BOSTON – A federal grand jury returned an indictment today charging a Texas man with threatening a Boston doctor because the doctor provided care for members of the transgender community.
Matthew Jordan Lindner, 38, of Comfort, Texas, was charged with interstate transmission of threatening communication, and selecting the victim because of the gender identity of persons for whom the victim provided medical care. Lindner was arrested on Dec. 2 and subsequently released on bond by a U.S. Magistrate Judge in San Antonio. He will appear in federal court in Boston on Dec. 22 before U.S. District Court Magistrate Judge Donald L. Cabell.
According to the indictment, in August 2022, inaccurate information spread online regarding procedures at Boston Children’s Hospital for gender nonconforming children. It is alleged that on Aug. 31, 2022, Lindner called the Boston-based National LGBTQIA+ Health Education Center and left a threatening voicemail targeting one of the Center’s affiliated doctors. In that voicemail, Lindner allegedly said: “You sick motherf*****s, you’re all gonna burn. There’s a group of people on their way to handle [victim]. You signed your own warrant, [victim]. Castrating our children. You’ve woken up enough people. And upset enough of us. And you signed your own ticket. Sleep well, you f******, c***.”

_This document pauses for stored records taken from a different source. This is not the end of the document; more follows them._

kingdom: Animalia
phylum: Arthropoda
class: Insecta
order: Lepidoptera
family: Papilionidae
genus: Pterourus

In August 2022, U.S. Attorney Rollins announced the creation of the “End Hate Now” hotline – 1-83-END-H8-NOW (1-833-634-8669) – for reporting hate-based incidents or potential criminal activity. Massachusetts residents and visitors are encouraged to call the hotline to report concerning or troubling incidents of hate, potential hate crimes, or concerns regarding individuals believed to be espousing the hate-filled views or actions we learn of far too often in the wake of mass shootings and/or acts of hate-based violent extremism. Callers are encouraged to leave their contact information but may remain anonymous. At this time, the hotline is available in English, Spanish, Cantonese and French.
The charge of interstate transmission of threatening communication provides for a sentence of up to five years in prison, up to three years of supervised release and a fine of up to $250,000. Sentences are imposed by a federal district court judge based upon the U.S. Sentencing Guidelines and statutes which govern the determination of a sentence in a criminal case.
U.S. Attorney Rachael A. Rollins and Joseph R. Bonavolonta, Special Agent in Charge of the Federal Bureau of Investigation, Boston Division made the announcement today. Assistant U.S. Attorney Brian A. Fogerty of Rollins’ Human Trafficking & Civil Rights Unit is prosecuting the case.
The details contained in the charging documents are allegations. The defendant is presumed innocent unless and until proven guilty beyond a reasonable doubt in a court of law.